Farmer pushes for buffer laws

MERRIMACK – “Good fences make good neighbors,” wrote Robert Frost, the poet and occasional New Hampshire farmer.
Another New England farmer, Eber Currier, would amend Frost’s words to add, “so do good buffers, especially ones with thick underbrush.”
Currier grows apples, pumpkins, cucumbers and squash on his 28-acre Peaslee Road property, which he’s owned for two decades. The land has been in farming for at least half a century and predates the homes that have gone up just beyond the orchard’s edge.
Therein lies the issue, not just for Currier, but for a whole bunch of farmers trying to scratch out a living in the state’s heavily developed and developing southern tier.
People move to the country and build homes near farms, and then complain about chemical sprays, odor and noise associated with agricultural operations, Currier said.
“It kind of can be hard on the fellow, or the woman, doing the farming,” he said.
Wayne Mann, president of the New Hampshire Farm Bureau Federation, puts it another way.
“There’s always been the issue of existing farm operations and suburbia moving up to the farms,” Mann said. “People move to the country from the big city and discover that cows moo in the morning and roosters crow at night.”
New York and Maine have laws on the homes and certain types of farming operations. The buffer would be a stretch of land owned by the developer where vegetation would be allowed to grow wild, creating a natural barrier between new homes and existing farms.

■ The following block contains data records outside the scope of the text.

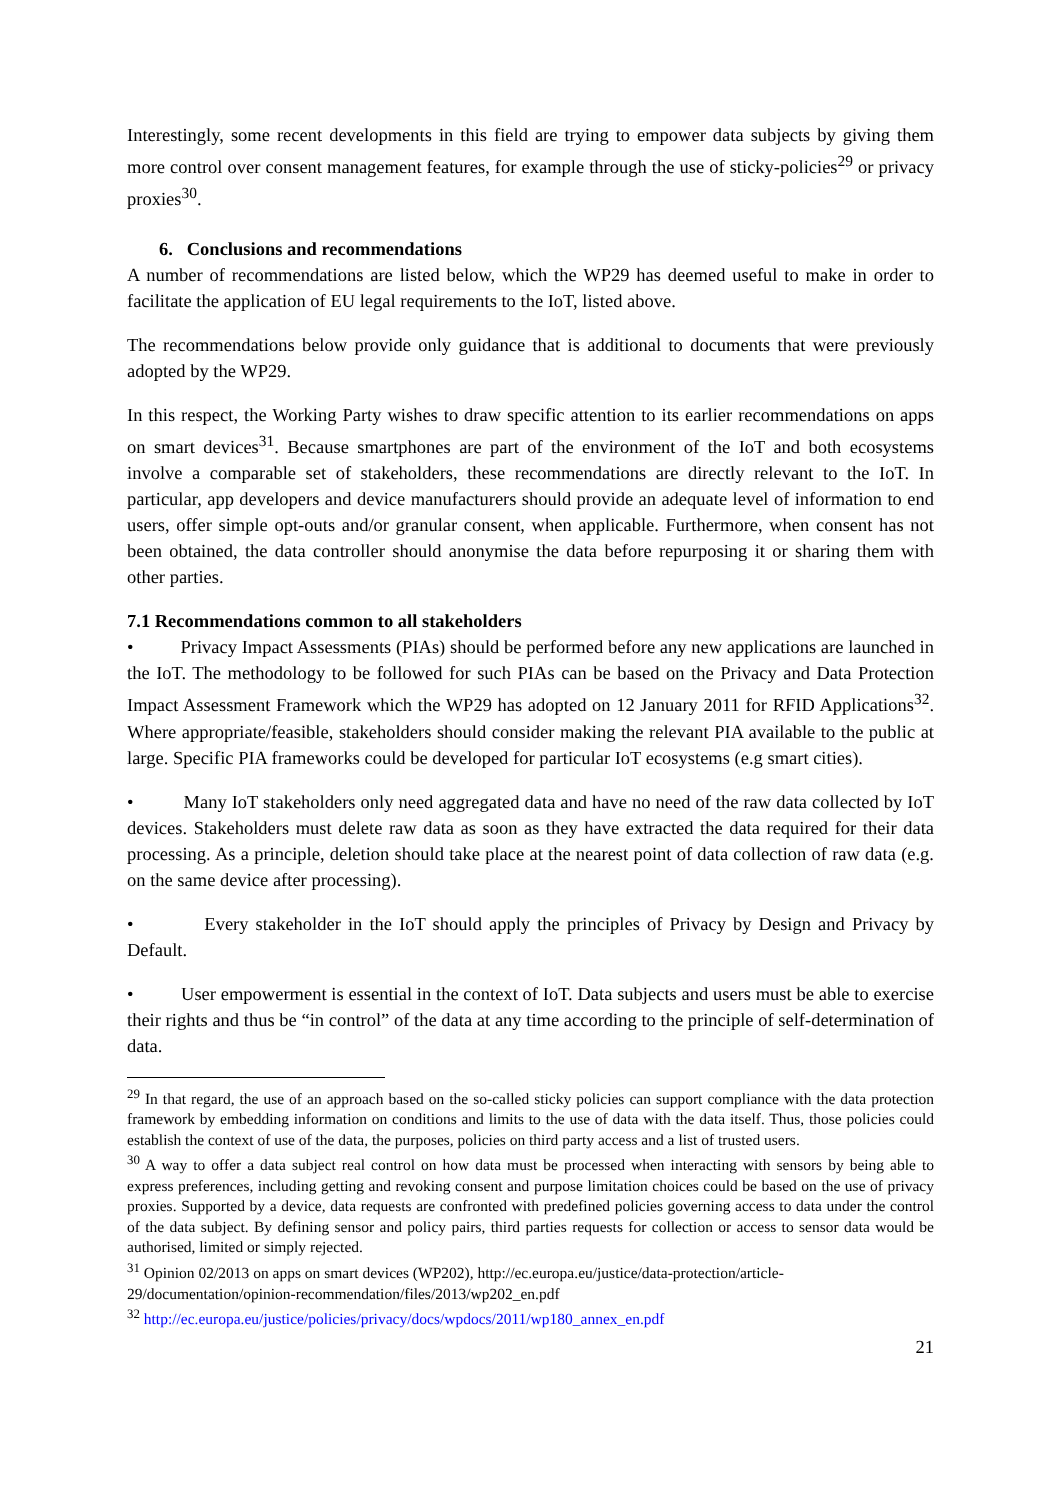Interestingly, some recent developments in this field are trying to empower data subjects by giving them more control over consent management features, for example through the use of sticky-policies<sup>29</sup> or privacy proxies<sup>30</sup>.
6. Conclusions and recommendations
A number of recommendations are listed below, which the WP29 has deemed useful to make in order to facilitate the application of EU legal requirements to the IoT, listed above.
The recommendations below provide only guidance that is additional to documents that were previously adopted by the WP29.
In this respect, the Working Party wishes to draw specific attention to its earlier recommendations on apps on smart devices<sup>31</sup>. Because smartphones are part of the environment of the IoT and both ecosystems involve a comparable set of stakeholders, these recommendations are directly relevant to the IoT. In particular, app developers and device manufacturers should provide an adequate level of information to end users, offer simple opt-outs and/or granular consent, when applicable. Furthermore, when consent has not been obtained, the data controller should anonymise the data before repurposing it or sharing them with other parties.
7.1 Recommendations common to all stakeholders
• Privacy Impact Assessments (PIAs) should be performed before any new applications are launched in the IoT. The methodology to be followed for such PIAs can be based on the Privacy and Data Protection Impact Assessment Framework which the WP29 has adopted on 12 January 2011 for RFID Applications<sup>32</sup>. Where appropriate/feasible, stakeholders should consider making the relevant PIA available to the public at large. Specific PIA frameworks could be developed for particular IoT ecosystems (e.g smart cities).
• Many IoT stakeholders only need aggregated data and have no need of the raw data collected by IoT devices. Stakeholders must delete raw data as soon as they have extracted the data required for their data processing. As a principle, deletion should take place at the nearest point of data collection of raw data (e.g. on the same device after processing).
• Every stakeholder in the IoT should apply the principles of Privacy by Design and Privacy by Default.
• User empowerment is essential in the context of IoT. Data subjects and users must be able to exercise their rights and thus be “in control” of the data at any time according to the principle of self-determination of data.
<sup>29</sup> In that regard, the use of an approach based on the so-called sticky policies can support compliance with the data protection framework by embedding information on conditions and limits to the use of data with the data itself. Thus, those policies could establish the context of use of the data, the purposes, policies on third party access and a list of trusted users.
<sup>30</sup> A way to offer a data subject real control on how data must be processed when interacting with sensors by being able to express preferences, including getting and revoking consent and purpose limitation choices could be based on the use of privacy proxies. Supported by a device, data requests are confronted with predefined policies governing access to data under the control of the data subject. By defining sensor and policy pairs, third parties requests for collection or access to sensor data would be authorised, limited or simply rejected.
<sup>31</sup> Opinion 02/2013 on apps on smart devices (WP202), http://ec.europa.eu/justice/data-protection/article-29/documentation/opinion-recommendation/files/2013/wp202_en.pdf
<sup>32</sup> http://ec.europa.eu/justice/policies/privacy/docs/wpdocs/2011/wp180_annex_en.pdf
21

Currier wants New Hampshire to adopt a similar measure.
“We were scratching our head about what to come up with in our state,” Currier said about a recent meeting of the Hillsborough County Farm Bureau, of which he and his wife are members.
Currier’s proposal to create a buffer around farms passed muster with policy review committees of the Hillsborough County and state farm bureaus. It will go before delegates of the state Farm Bureau Federation annual meeting in Lebanon on Nov. 20.
If the agricultural buffer proposal is approved, the delegates would look for someone to introduce it as legislation, where it would undergo discussion and debate and could someday become law. However, Currier doesn’t expect the idea to survive the annual meeting.
“It probably will not pass, but it will be discussed,” he said.
There are more farmers in the northern part of the state, where development stresses on farms aren’t as great as in the south, Currier explained. But having the idea aired on the state level could be an important first step, he said.
Among the details to be debated: how much of a buffer for different types of farms.
For orchards, experts have recommended not disturbing the underbrush in a 100-foot buffer the entire way around the development, Currier said.
That’s so drift from spraying the orchards would be caught in the underbrush and not carried over into the development, he said.
The buffer might be different for other types of farms, such as pig or dairy farms.
“You take a pig farmer – his manure pile smells a heck of a lot worse than someone with horse stables, or a dairy farmer with his manure,” Currier said
A couple of years ago Currier worked out a deal with the developer of Wasserman Heights to include a 100-foot buffer between homes and his land.
The buffer hasn’t been problem-free. Currier and a neighbor have concerns about a pond that catches runoff from the development. Water has been leaching over Currier’s property, and the developer and Merrimack town officials have been working to solve the issue.
Problems with the detention pond notwithstanding, the buffer agreement is still one that should be copied across the state, Currier said.
Good fences only go so far in making good neighbors, Currier suggested. Neighbor also has to meet neighbor half way.
Buffer or not, Currier is mindful not to unduly disturb homeowners in nearby Wasserman Heights when he sprays his apple trees to kill insects.
“I do my spraying about 4 a.m. When the wind come up about 9 or 10 o’clock, I’m finished by then,” Currier said.
That’s a message Mann also stresses with members of the statewide farmers association.
“I tell our delegation, you may have been there for five generations, but that doesn’t mean you should be up at 3 in the morning clanging and banging just to irritate your neighbors,” Mann said.